Texte proposé.
____
J'ai lu récemment, en ouverture d'un article sur Marx, que Voltaire désira ardemment d'être philosophe et le fut à peine, alors que Marx, ne le souhaitant pas, le fut pleinement. Il est vrai que l'on peut s'interroger sur le statut philosophique de Voltaire : au sens du XVIIIème siècle, il était bien un "philosophe", c'est-à-dire un intellectuel des lumières ; mais dans le sens contemporain du mot, la question mérite d'être posée. Il est significatif de relever qu'aucun texte de cet auteur ne figure dans les manuels de philosophie actuels (du moins, dans ceux que j'ai compulsés), mais est-ce à dire que sa philosophie ne vaut absolument rien, voire qu'il n'existe aucune philosophie voltairienne au sens positif du terme ? En fait, Voltaire semble avoir avant tout été un polémiste, qui entendait lutter contre les systèmes vains, les opinions fausses, et condamnait toute attitude fondée sur un acte de foi, ou sur des démarches purement abstraite de la pensée. Pourtant, contrairement à ce que l'on entend souvent et que l'on serait volontiers tenté de croire, il ne s'est pas contenté de détruire : il possédait des convictions positives et recherchait rien moins que la vérité, la sagesse et le bonheur. Oui oui, tout ça !




I) La Critique Voltairienne.

A) Le procès des institutions politiques et sociales.

Voltaire attaque notamment le gouvernement de son pays. Le despotisme de la monarchie absolue est vain dans son principe, car il est fondé, non sur les lois de la raison, mais sur le caprice du souverain. Il est funeste dans ses conséquences, car il entraine l'esclavage, la persécution, l'hypocrisie et la bassesse des sujets, la vénalité des ministres, des fonctionnaires, des juges ; Voltaire lutte en particulier contre les privilèges fiscaux, les lettres de cachet, le servage, la gabelle, et surtout contre les cruautés de la guerre et de la torture : "N'est-il pas bien permis, que dis-je ! bien nécessaire d'avertir souvent les hommes qu'ils doivent ménager le sang des hommes ? Je voudrais que le récit de toutes les injustices retentît sans cesse à toutes les oreilles !"

B) La condamnation du fanatisme religieux.

Voltaire est hostile aux discussions théologiques et combat les religions établies. Selon lui, la théologie est vaine : il en dénonce les méthodes en recourant à l'histoire, à l'exégèse, à la philologie ; il assimile les dogmes aux fables mythologiques ; il voit seulement dans l'Ancien Testament la chronique très suspecte du peuple juif, dans les évangiles des récits controuvés. Selon lui encore, les religions établies sont néfastes : elles font naître le désordre dans les Etats ; elles entrainent des Schismes et des querelles ; elles entretiennent l'ignorance et le fanatisme. "Puissent tous les hommes se souvenir qu'ils sont frères ; qu'ils aient en horreur la tyrannie exercée sur les âmes", écrit-il dans la célèbre prière à Dieu du Traité sur la Tolérance.
____
Données fournies.
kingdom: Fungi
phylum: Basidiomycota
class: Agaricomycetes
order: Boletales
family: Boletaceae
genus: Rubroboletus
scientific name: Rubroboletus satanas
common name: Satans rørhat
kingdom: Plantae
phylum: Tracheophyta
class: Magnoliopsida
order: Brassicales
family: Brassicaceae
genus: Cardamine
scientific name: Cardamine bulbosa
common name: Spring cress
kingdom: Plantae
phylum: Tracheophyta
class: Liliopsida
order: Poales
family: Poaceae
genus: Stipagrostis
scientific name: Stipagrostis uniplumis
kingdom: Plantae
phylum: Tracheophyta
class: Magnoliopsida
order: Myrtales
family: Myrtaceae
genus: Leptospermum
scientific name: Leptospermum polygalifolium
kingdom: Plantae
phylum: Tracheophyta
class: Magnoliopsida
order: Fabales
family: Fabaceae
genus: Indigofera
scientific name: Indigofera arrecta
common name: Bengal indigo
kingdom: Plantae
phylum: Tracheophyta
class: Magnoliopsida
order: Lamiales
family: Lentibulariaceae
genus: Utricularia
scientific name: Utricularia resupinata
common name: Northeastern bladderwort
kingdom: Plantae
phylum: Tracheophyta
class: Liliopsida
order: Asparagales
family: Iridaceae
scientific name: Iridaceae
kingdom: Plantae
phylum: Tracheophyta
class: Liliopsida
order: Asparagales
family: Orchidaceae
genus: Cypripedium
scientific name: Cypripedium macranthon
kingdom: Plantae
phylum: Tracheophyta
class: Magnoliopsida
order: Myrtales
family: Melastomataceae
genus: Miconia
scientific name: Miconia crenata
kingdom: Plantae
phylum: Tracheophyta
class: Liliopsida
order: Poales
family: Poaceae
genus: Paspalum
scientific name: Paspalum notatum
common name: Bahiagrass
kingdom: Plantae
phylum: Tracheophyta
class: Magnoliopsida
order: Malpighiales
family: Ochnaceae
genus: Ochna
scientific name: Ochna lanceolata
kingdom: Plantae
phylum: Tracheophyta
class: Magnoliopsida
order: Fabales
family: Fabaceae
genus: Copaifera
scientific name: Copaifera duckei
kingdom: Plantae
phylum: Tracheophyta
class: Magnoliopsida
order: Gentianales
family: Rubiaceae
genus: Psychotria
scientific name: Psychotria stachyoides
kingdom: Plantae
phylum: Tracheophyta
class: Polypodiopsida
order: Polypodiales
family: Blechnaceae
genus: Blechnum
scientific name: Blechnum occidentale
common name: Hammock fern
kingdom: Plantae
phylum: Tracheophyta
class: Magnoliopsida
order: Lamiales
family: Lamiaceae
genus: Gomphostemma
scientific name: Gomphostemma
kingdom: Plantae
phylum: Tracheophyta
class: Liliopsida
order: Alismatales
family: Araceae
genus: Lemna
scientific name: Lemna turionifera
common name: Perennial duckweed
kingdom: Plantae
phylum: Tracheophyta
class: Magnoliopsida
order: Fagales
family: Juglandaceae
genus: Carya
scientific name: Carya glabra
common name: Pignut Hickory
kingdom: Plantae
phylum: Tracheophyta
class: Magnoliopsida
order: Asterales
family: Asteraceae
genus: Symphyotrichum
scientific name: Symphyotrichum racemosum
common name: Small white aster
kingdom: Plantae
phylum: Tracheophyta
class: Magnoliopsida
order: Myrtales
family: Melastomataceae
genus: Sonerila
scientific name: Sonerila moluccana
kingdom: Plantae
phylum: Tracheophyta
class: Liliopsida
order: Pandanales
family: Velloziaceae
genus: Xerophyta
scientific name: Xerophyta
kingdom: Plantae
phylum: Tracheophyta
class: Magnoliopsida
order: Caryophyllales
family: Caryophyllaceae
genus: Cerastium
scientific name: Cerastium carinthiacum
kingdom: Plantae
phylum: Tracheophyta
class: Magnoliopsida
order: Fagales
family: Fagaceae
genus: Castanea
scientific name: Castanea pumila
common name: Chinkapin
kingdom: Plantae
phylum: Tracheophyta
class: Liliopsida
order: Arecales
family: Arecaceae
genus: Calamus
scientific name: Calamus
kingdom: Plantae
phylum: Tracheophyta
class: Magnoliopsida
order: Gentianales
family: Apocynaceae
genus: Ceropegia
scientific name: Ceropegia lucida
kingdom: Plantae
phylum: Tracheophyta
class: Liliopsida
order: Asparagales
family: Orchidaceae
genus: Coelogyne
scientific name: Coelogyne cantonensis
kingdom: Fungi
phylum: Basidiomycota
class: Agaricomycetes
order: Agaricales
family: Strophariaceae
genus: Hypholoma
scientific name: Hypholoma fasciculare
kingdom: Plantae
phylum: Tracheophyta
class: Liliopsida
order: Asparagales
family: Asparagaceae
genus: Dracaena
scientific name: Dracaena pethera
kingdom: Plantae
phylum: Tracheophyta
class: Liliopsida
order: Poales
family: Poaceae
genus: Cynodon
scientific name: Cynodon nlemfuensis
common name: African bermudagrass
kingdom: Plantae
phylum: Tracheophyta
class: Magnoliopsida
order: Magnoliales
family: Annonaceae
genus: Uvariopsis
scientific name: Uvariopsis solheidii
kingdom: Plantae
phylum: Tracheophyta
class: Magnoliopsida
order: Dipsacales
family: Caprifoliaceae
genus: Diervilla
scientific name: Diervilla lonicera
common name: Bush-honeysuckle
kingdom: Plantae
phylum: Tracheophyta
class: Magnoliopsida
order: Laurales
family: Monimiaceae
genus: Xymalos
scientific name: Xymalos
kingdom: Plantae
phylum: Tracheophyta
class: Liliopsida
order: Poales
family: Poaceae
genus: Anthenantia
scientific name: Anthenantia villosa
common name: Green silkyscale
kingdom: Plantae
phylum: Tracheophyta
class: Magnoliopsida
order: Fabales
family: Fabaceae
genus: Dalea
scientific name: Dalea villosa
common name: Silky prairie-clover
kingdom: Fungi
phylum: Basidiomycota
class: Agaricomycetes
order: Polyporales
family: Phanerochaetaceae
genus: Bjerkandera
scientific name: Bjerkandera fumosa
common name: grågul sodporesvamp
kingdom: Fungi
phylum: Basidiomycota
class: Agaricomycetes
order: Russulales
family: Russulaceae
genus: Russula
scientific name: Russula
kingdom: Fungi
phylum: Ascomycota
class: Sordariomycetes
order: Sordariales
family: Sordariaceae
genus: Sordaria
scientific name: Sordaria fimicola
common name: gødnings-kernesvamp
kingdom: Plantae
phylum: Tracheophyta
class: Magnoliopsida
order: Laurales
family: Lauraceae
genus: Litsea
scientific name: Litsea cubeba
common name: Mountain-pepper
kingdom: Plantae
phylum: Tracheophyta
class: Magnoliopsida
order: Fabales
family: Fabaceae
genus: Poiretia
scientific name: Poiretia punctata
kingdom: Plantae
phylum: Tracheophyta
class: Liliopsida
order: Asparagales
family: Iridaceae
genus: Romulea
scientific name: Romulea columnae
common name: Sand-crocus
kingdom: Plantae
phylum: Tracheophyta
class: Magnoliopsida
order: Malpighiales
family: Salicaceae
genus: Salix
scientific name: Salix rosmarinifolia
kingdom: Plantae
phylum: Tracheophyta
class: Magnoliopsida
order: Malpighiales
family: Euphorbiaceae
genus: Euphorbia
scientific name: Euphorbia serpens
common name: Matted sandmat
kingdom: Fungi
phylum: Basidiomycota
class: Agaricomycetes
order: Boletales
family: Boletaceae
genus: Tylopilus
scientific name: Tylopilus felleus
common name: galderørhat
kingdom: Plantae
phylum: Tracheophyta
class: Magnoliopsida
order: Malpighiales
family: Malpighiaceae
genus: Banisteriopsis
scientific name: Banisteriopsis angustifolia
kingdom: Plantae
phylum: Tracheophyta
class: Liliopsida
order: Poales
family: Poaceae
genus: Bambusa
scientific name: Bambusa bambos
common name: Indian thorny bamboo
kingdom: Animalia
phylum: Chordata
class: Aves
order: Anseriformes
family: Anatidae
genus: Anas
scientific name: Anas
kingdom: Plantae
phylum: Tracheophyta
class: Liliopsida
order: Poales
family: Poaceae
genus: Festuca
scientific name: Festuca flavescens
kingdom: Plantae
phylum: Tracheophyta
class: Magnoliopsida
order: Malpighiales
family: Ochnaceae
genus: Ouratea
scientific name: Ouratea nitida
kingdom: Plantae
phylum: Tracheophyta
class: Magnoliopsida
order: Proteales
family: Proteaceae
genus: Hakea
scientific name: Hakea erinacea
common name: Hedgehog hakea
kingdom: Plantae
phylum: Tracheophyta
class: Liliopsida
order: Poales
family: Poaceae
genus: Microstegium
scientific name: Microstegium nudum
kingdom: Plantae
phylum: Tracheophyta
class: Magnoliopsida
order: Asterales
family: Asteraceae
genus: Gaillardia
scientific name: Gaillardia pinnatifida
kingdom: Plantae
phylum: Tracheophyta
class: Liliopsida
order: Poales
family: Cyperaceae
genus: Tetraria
____
Consigne.
Répondez aux questions suivantes à partir du texte sur Voltaire.
(a) Selon le texte, sur quoi le despotisme de la monarchie absolue est-il fondé ?
(b) À quoi Voltaire assimile-t-il les dogmes ?
(c) Dans quel ouvrage figure la prière à Dieu citée à la fin ?

Réponse rédigée.
(a) Il est fondé sur le caprice du souverain, et non sur les lois de la raison.
(b) Il les assimile aux fables mythologiques.
(c) Elle figure dans le Traité sur la Tolérance.